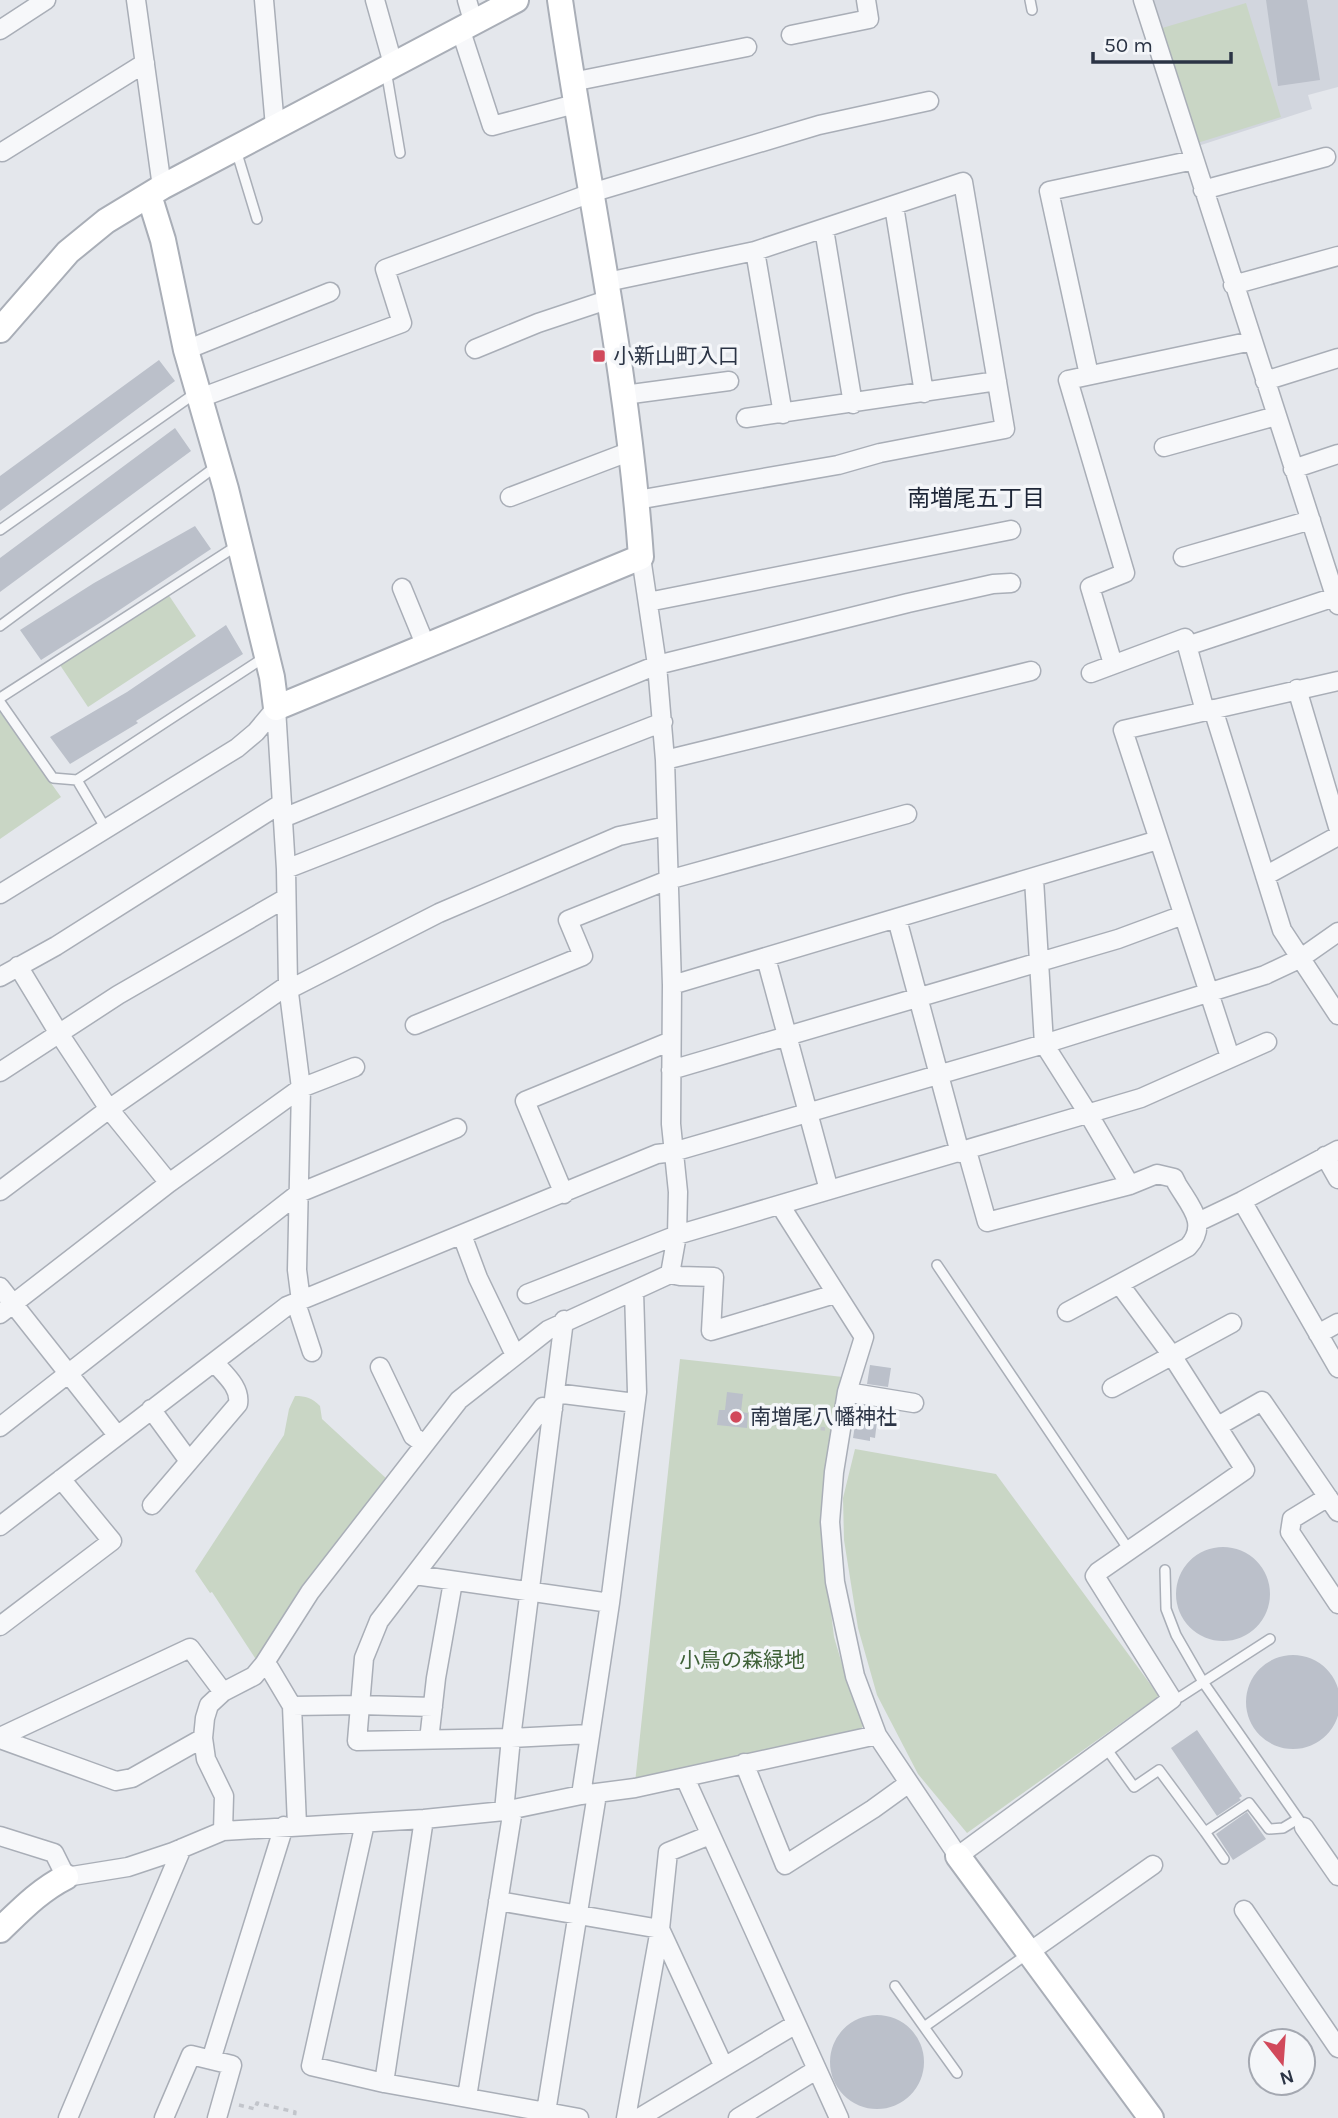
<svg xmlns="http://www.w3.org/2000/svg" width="1338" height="2118" viewBox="0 0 1338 2118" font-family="Karla,'Noto Sans JP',sans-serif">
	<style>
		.built { fill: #d2d6de }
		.green { fill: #c9d6c5 }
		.building { fill: #bbc0ca }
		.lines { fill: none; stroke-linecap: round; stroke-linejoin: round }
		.lane-casing { stroke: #a9aeb7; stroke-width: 12 }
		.street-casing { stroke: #a9aeb7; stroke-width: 21 }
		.secondary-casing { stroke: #a9aeb7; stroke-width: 28 }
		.path { stroke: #c2c5cb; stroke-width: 3.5; stroke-dasharray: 5 5; stroke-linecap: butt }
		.lane { stroke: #f7f8fa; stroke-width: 9 }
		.street { stroke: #f7f8fa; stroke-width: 18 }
		.secondary { stroke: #fff; stroke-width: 24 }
		.poi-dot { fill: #d1495b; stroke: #f4f6f9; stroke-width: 2.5 }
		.labels { text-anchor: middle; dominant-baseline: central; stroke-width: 7; stroke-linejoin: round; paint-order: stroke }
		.poi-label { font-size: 21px; fill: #2b3445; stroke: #f4f6f9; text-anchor: start }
		.park-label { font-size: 21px; fill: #3f6138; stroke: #f4f6f9 }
		.neighbourhood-label { font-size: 23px; fill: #1d2536; stroke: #f4f6f9 }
	</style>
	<rect width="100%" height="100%" fill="#e4e7ec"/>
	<path class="built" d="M1151,0h187v87l-30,8 4,14 -114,37z"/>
	<path class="green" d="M1246,3l35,114 -87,27 -35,-115z
		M168,594l28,42 -108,71 -28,-42z
		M0,712l61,85 -61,42z
		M680,1359l163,18 -18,93 -5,51 14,116 13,44 17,43 -5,9 -224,50z
		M295,1396c11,0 17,2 25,10l2,13 66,61 -91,113 -40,68 -45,-69 -2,1 -15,-22 89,-136 5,-26z
		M855,1449l141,25 163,222 -192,137 -49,-59 -41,-79 -19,-67 -14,-88 -1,-42z"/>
	<path class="building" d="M1266,0h41l13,80 -42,6z
		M159,360l16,21 -175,130v-35z
		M175,428l16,23 -191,141v-34z
		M195,526l16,23 -105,70 -65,41 -21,-30 74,-47z
		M226,625l17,29 -107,67 2,2 -68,41 -20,-27 77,-45z
		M870,1365l21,3 -3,19 -21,-3z
		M727,1392l16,2 -2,18 7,1 -1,15 -30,-3 2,-15h6z
		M856,1418l21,3 -2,17 -5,-1v4l-17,-3z
		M1176 1594a47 47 0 1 1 94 0a47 47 0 1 1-94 0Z
		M1246 1702a47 47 0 1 1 94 0a47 47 0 1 1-94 0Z
		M1197,1730l45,66 -3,2 2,2 -24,16 -46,-68z
		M1247,1812l19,27 -33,21 -17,-26z
		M830 2062a47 47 0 1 1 94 0a47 47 0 1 1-94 0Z"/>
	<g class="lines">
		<defs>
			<path id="lane" d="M1030,0l2,10
				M386,70l14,83
				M236,150l21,69
				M0,530l197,-138
				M0,626l218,-161
				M0,698l238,-153
				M0,702l53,76 24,2 188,-123
				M77,780l29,49
				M937,1265l192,285
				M1165,1570l1,39 10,26 27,47 101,145
				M1172,1699l8,-2 90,-58
				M1106,1748l28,39 25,-17 46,62 44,-29 20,26 14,-1 15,-9
				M1205,1832l19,27
				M895,1986l29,41
				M957,2073l-33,-46 102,-72"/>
			<path id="street" d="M136,0l26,187
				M264,0l11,127
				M375,0l18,64
				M467,0l6,21
				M1143,0l195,605
				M460,28l32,98 83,-22
				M0,30l46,-30
				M791,35l78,-16 -3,-19
				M572,82l175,-35
				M2,152l143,-89
				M1203,190l123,-33
				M894,206l30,187
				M824,229l29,175
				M755,251l28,163
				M607,282l148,-31 208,-69 42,247 -125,24 -42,12 -201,35
				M1233,285l105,-29
				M475,349l63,-26 72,-24
				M186,350l144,-58
				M1089,375l-40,-184 145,-31
				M1265,381l73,-23
				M624,395l105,-14
				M200,398l202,-75 -17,-54 206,-76 228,-68 110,-24
				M746,418l251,-37
				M1164,447l112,-31
				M1293,469l45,-15
				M510,497l121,-46
				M1183,557l128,-37
				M402,588l23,56
				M648,602l363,-72
				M1187,646l148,-49
				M1113,664l-23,-77 35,-14 -57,-193 184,-39
				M1091,673l94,-35 20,73
				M1297,689l41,138
				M276,708l10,161 2,116 13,103 -4,182 4,31
				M1213,709l69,221 56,85
				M665,760l366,-89
				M283,818l374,-153 251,-62 85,-19 18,-1
				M286,869l377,-147
				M1265,876l73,-40
				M1034,879l10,165 45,71 41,70
				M0,894l237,-146 19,-16 20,-24
				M897,919l63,234
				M766,958l63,232
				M18,966l40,66 51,77 60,74
				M0,977l56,-31 226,-143
				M672,985l486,-145
				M288,990l151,-77 180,-77 48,-10
				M415,1025l168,-69 -15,-36 100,-40 239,-66
				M1230,1057l-107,-327 215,-49
				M671,1070l447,-131 65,-24
				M0,1072l118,-77 168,-97
				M967,1151l20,71 143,-37 27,-11 17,4 3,6c13,22 32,40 11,63l-121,65
				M1325,1156l13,23
				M0,1191l109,-82 179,-124
				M564,1194l-39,-93 146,-60
				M1242,1201l96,167
				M780,1205l84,132 -17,55 -13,80 -4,50 5,60 20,94 22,59 81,121 214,-157 -77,-123 3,-4 147,-102 -74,-116 -51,-69
				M1198,1222l44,-21 96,-51
				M462,1235l16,43 37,77
				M670,1274l10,2 34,1 -3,54 124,-37
				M0,1287l117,148
				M527,1294l150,-59 464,-137 126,-56
				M296,1303l16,49
				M0,1314l169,-131 132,-95 54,-21
				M1318,1334l20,-11
				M380,1367l33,69 11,8
				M1112,1388l120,-65
				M847,1392l67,11
				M555,1393l80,10
				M151,1409l38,52
				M553,1409l-10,-2 -164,214 -15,37 -7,83 154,-3 78,-4
				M1218,1426l44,-25 76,111
				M0,1427l299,-234 158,-65
				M1328,1497l-36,22 -2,13 48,72
				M152,1505l86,-101c3,-17 -14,-30 -24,-42
				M0,1526l287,-220 370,-152 16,-2 371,-108 221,-69 36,-17 37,-26
				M415,1575l195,28
				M0,1626l112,-85 -51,-62
				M264,1664l6,5 22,37 5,119
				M292,1706l68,-1 73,2
				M0,1737l190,-89 33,44
				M0,1739l116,42 16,-3 71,-40
				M429,1740l7,-62 17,-96
				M744,1763l41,102 88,-56 36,-26
				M685,1778l154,340
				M581,1795l29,-192 27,-211 -3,-101
				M504,1811l7,-73 53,-418
				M365,1823l-54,243 73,17 195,35
				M1304,1827l34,49
				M223,1831l1,-35 -18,-37 -3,-21 2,-20 4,-13 14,-13 31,-16 10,-12 46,-72 149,-192 89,-70 122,-56 7,-39 1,-43 -7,-68 1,-139 -7,-225 -8,-95 -16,-108
				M0,1836l54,17 12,24 62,-10 45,-15 50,-21 201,-12 80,-8 77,-16 54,-7 242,-53
				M498,1901l162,28 64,138
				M1244,1910l94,138
				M1028,1953l125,-88
				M211,2060l73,-234
				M384,2083l40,-264
				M467,2097l46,-288
				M546,2112l51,-318
				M68,2118l114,-270
				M164,2118l27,-63 41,10 -15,53
				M626,2118l34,-189 8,-77 42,-17
				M639,2118l157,-94
				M738,2118l78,-48"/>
			<path id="secondary" d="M149,195l14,45 23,110 40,139 46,188 4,31 365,-151c-13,-187 -54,-371 -81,-557
				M0,330l68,-78 38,-31 56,-34 354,-187
				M958,1856l193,262
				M0,1930c21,-20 40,-40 66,-53"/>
		</defs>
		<use href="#lane" class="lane-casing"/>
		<use href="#street" class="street-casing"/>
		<use href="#secondary" class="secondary-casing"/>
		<path class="path" d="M751,1421l74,8
			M239,2105l16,4 2,-6 38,9 -1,6"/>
		<use href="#lane" class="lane"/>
		<use href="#street" class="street"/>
		<use href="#secondary" class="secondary"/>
	</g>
	<g class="poi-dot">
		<rect x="592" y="349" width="14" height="14" rx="3.5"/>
		<circle cx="736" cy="1417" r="7"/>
	</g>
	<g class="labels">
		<g class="poi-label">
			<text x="613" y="356">小新山町入口</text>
			<text x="750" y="1417">南増尾八幡神社</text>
		</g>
		<g class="park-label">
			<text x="742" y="1660">小鳥の森緑地</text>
		</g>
		<g class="neighbourhood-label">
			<text x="976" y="498">南増尾五丁目</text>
		</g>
	</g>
	<g transform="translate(1282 2062) rotate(163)"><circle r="33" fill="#f4f6f9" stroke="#a4a8b1" stroke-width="2"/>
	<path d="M0-5L12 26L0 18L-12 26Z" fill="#d1495b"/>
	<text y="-10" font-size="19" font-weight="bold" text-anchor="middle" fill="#2b3445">N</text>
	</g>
	<path d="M1093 52v10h138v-10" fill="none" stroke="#2b3445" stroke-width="3.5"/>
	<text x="1104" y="52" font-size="21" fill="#2b3445" stroke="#f4f6f9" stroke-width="5" paint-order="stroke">50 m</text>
</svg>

_INSTRUCTIONS FOR THE TASK_:
Extract every line above that contains the word "lines".

_WRITTEN RESPONSE_:
		.lines { fill: none; stroke-linecap: round; stroke-linejoin: round }
	<g class="lines">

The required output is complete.